## Data for processing
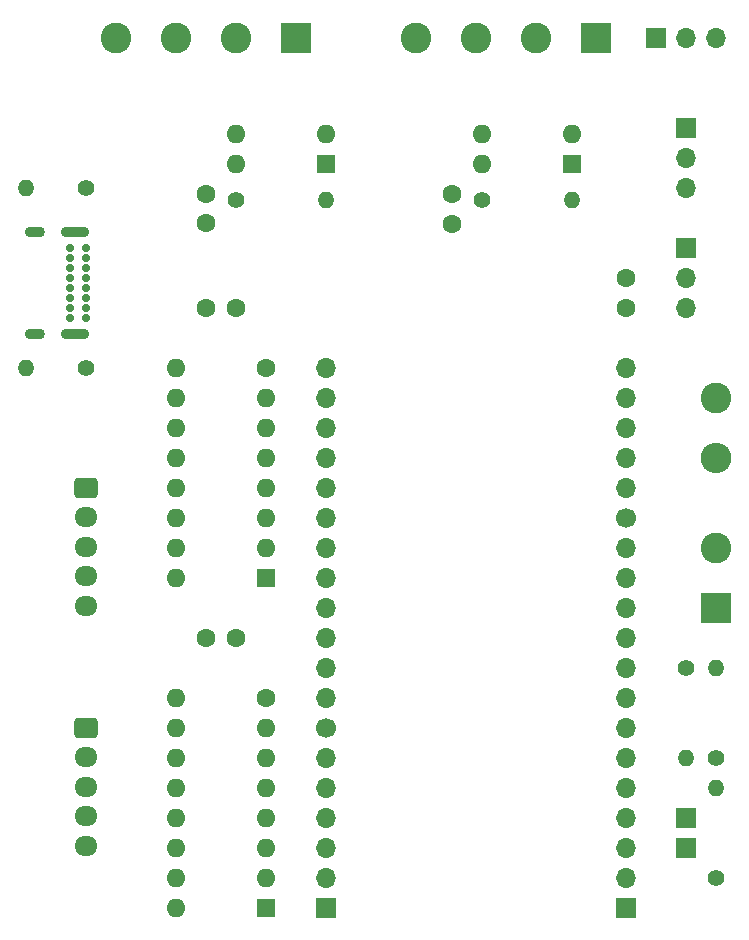
<source format=gts>
G04 #@! TF.GenerationSoftware,KiCad,Pcbnew,(6.0.4)*
G04 #@! TF.CreationDate,2023-04-20T13:50:42+02:00*
G04 #@! TF.ProjectId,XRTL_opto,5852544c-5f6f-4707-946f-2e6b69636164,1.0*
G04 #@! TF.SameCoordinates,Original*
G04 #@! TF.FileFunction,Soldermask,Top*
G04 #@! TF.FilePolarity,Negative*
%FSLAX46Y46*%
G04 Gerber Fmt 4.6, Leading zero omitted, Abs format (unit mm)*
G04 Created by KiCad (PCBNEW (6.0.4)) date 2023-04-20 13:50:42*
%MOMM*%
%LPD*%
G01*
G04 APERTURE LIST*
G04 Aperture macros list*
%AMRoundRect*
0 Rectangle with rounded corners*
0 $1 Rounding radius*
0 $2 $3 $4 $5 $6 $7 $8 $9 X,Y pos of 4 corners*
0 Add a 4 corners polygon primitive as box body*
4,1,4,$2,$3,$4,$5,$6,$7,$8,$9,$2,$3,0*
0 Add four circle primitives for the rounded corners*
1,1,$1+$1,$2,$3*
1,1,$1+$1,$4,$5*
1,1,$1+$1,$6,$7*
1,1,$1+$1,$8,$9*
0 Add four rect primitives between the rounded corners*
20,1,$1+$1,$2,$3,$4,$5,0*
20,1,$1+$1,$4,$5,$6,$7,0*
20,1,$1+$1,$6,$7,$8,$9,0*
20,1,$1+$1,$8,$9,$2,$3,0*%
%AMHorizOval*
0 Thick line with rounded ends*
0 $1 width*
0 $2 $3 position (X,Y) of the first rounded end (center of the circle)*
0 $4 $5 position (X,Y) of the second rounded end (center of the circle)*
0 Add line between two ends*
20,1,$1,$2,$3,$4,$5,0*
0 Add two circle primitives to create the rounded ends*
1,1,$1,$2,$3*
1,1,$1,$4,$5*%
G04 Aperture macros list end*
%ADD10R,2.600000X2.600000*%
%ADD11C,2.600000*%
%ADD12C,1.400000*%
%ADD13O,1.400000X1.400000*%
%ADD14R,1.700000X1.700000*%
%ADD15C,1.600000*%
%ADD16R,1.600000X1.600000*%
%ADD17O,1.600000X1.600000*%
%ADD18HorizOval,1.600000X0.000000X0.000000X0.000000X0.000000X0*%
%ADD19O,1.700000X1.700000*%
%ADD20HorizOval,1.700000X0.000000X0.000000X0.000000X0.000000X0*%
%ADD21RoundRect,0.250000X-0.725000X0.600000X-0.725000X-0.600000X0.725000X-0.600000X0.725000X0.600000X0*%
%ADD22O,1.950000X1.700000*%
%ADD23O,2.600000X2.600000*%
%ADD24C,0.700000*%
%ADD25O,1.700000X0.900000*%
%ADD26O,2.400000X0.900000*%
G04 APERTURE END LIST*
D10*
X124460000Y-53340000D03*
D11*
X119380000Y-53340000D03*
X114300000Y-53340000D03*
X109220000Y-53340000D03*
D12*
X81280000Y-81280000D03*
D13*
X76200000Y-81280000D03*
D14*
X132080000Y-121920000D03*
D15*
X127000000Y-76200000D03*
X127000000Y-73700000D03*
D16*
X96520000Y-99060000D03*
D17*
X96520000Y-96520000D03*
X96520000Y-93980000D03*
X96520000Y-91440000D03*
X96520000Y-88900000D03*
X96520000Y-86360000D03*
X96520000Y-83820000D03*
D18*
X96520000Y-81280000D03*
D17*
X88900000Y-81280000D03*
X88900000Y-83820000D03*
X88900000Y-86360000D03*
X88900000Y-88900000D03*
X88900000Y-91440000D03*
X88900000Y-93980000D03*
X88900000Y-96520000D03*
X88900000Y-99060000D03*
D14*
X127000000Y-127000000D03*
D19*
X127000000Y-124460000D03*
X127000000Y-121920000D03*
X127000000Y-119380000D03*
X127000000Y-116840000D03*
X127000000Y-114300000D03*
X127000000Y-111760000D03*
X127000000Y-109220000D03*
X127000000Y-106680000D03*
X127000000Y-104140000D03*
X127000000Y-101600000D03*
X127000000Y-99060000D03*
X127000000Y-96520000D03*
D20*
X127000000Y-93980000D03*
D19*
X127000000Y-91440000D03*
X127000000Y-88900000D03*
X127000000Y-86360000D03*
X127000000Y-83820000D03*
X127000000Y-81280000D03*
D12*
X132080000Y-106680000D03*
D13*
X132080000Y-114300000D03*
D15*
X91440000Y-76200000D03*
X93940000Y-76200000D03*
D12*
X93980000Y-67056000D03*
D13*
X101600000Y-67056000D03*
D12*
X81280000Y-66040000D03*
D13*
X76200000Y-66040000D03*
D12*
X114808000Y-67056000D03*
D13*
X122428000Y-67056000D03*
D15*
X112268000Y-69088000D03*
X112268000Y-66588000D03*
D16*
X122428000Y-64008000D03*
D17*
X122428000Y-61468000D03*
X114808000Y-61468000D03*
X114808000Y-64008000D03*
D16*
X96520000Y-127000000D03*
D17*
X96520000Y-124460000D03*
X96520000Y-121920000D03*
X96520000Y-119380000D03*
X96520000Y-116840000D03*
X96520000Y-114300000D03*
X96520000Y-111760000D03*
D18*
X96520000Y-109220000D03*
D17*
X88900000Y-109220000D03*
X88900000Y-111760000D03*
X88900000Y-114300000D03*
X88900000Y-116840000D03*
X88900000Y-119380000D03*
X88900000Y-121920000D03*
X88900000Y-124460000D03*
X88900000Y-127000000D03*
D21*
X81280000Y-111760000D03*
D22*
X81280000Y-114260000D03*
X81280000Y-116760000D03*
X81280000Y-119260000D03*
X81280000Y-121760000D03*
D12*
X134620000Y-124460000D03*
D13*
X134620000Y-116840000D03*
D14*
X101600000Y-127000000D03*
D19*
X101600000Y-124460000D03*
X101600000Y-121920000D03*
X101600000Y-119380000D03*
X101600000Y-116840000D03*
X101600000Y-114300000D03*
D20*
X101600000Y-111760000D03*
D19*
X101600000Y-109220000D03*
X101600000Y-106680000D03*
X101600000Y-104140000D03*
X101600000Y-101600000D03*
X101600000Y-99060000D03*
X101600000Y-96520000D03*
X101600000Y-93980000D03*
X101600000Y-91440000D03*
X101600000Y-88900000D03*
X101600000Y-86360000D03*
X101600000Y-83820000D03*
X101600000Y-81280000D03*
D14*
X132080000Y-60960000D03*
D19*
X132080000Y-63500000D03*
X132080000Y-66040000D03*
D21*
X81280000Y-91440000D03*
D22*
X81280000Y-93940000D03*
X81280000Y-96440000D03*
X81280000Y-98940000D03*
X81280000Y-101440000D03*
D14*
X132080000Y-119380000D03*
D15*
X91440000Y-104140000D03*
X93940000Y-104140000D03*
D23*
X134620000Y-88900000D03*
D11*
X134620000Y-83820000D03*
D15*
X91440000Y-69048000D03*
X91440000Y-66548000D03*
D10*
X134620000Y-101600000D03*
D11*
X134620000Y-96520000D03*
D16*
X101600000Y-64008000D03*
D17*
X101600000Y-61468000D03*
X93980000Y-61468000D03*
X93980000Y-64008000D03*
D14*
X132080000Y-71120000D03*
D19*
X132080000Y-73660000D03*
X132080000Y-76200000D03*
D14*
X129540000Y-53340000D03*
D19*
X132080000Y-53340000D03*
X134620000Y-53340000D03*
D10*
X99060000Y-53340000D03*
D11*
X93980000Y-53340000D03*
X88900000Y-53340000D03*
X83820000Y-53340000D03*
D24*
X81280000Y-71120000D03*
X81280000Y-71970000D03*
X81280000Y-72820000D03*
X81280000Y-73670000D03*
X81280000Y-74520000D03*
X81280000Y-75370000D03*
X81280000Y-76220000D03*
X81280000Y-77070000D03*
X79930000Y-77070000D03*
X79930000Y-76220000D03*
X79930000Y-75370000D03*
X79930000Y-74520000D03*
X79930000Y-73670000D03*
X79930000Y-72820000D03*
X79930000Y-71970000D03*
X79930000Y-71120000D03*
D25*
X76920000Y-78420000D03*
D26*
X80300000Y-78420000D03*
X80300000Y-69770000D03*
D25*
X76920000Y-69770000D03*
D12*
X134620000Y-114300000D03*
D13*
X134620000Y-106680000D03*
M02*

</source>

## Exercise details
Repeat the entries above verbatim, but only from the line that has "X101600000Y-64008000D03*" down to the line that has "X81280000Y-75370000D03*", inclusive.

## Answer to the exercise
X101600000Y-64008000D03*
D17*
X101600000Y-61468000D03*
X93980000Y-61468000D03*
X93980000Y-64008000D03*
D14*
X132080000Y-71120000D03*
D19*
X132080000Y-73660000D03*
X132080000Y-76200000D03*
D14*
X129540000Y-53340000D03*
D19*
X132080000Y-53340000D03*
X134620000Y-53340000D03*
D10*
X99060000Y-53340000D03*
D11*
X93980000Y-53340000D03*
X88900000Y-53340000D03*
X83820000Y-53340000D03*
D24*
X81280000Y-71120000D03*
X81280000Y-71970000D03*
X81280000Y-72820000D03*
X81280000Y-73670000D03*
X81280000Y-74520000D03*
X81280000Y-75370000D03*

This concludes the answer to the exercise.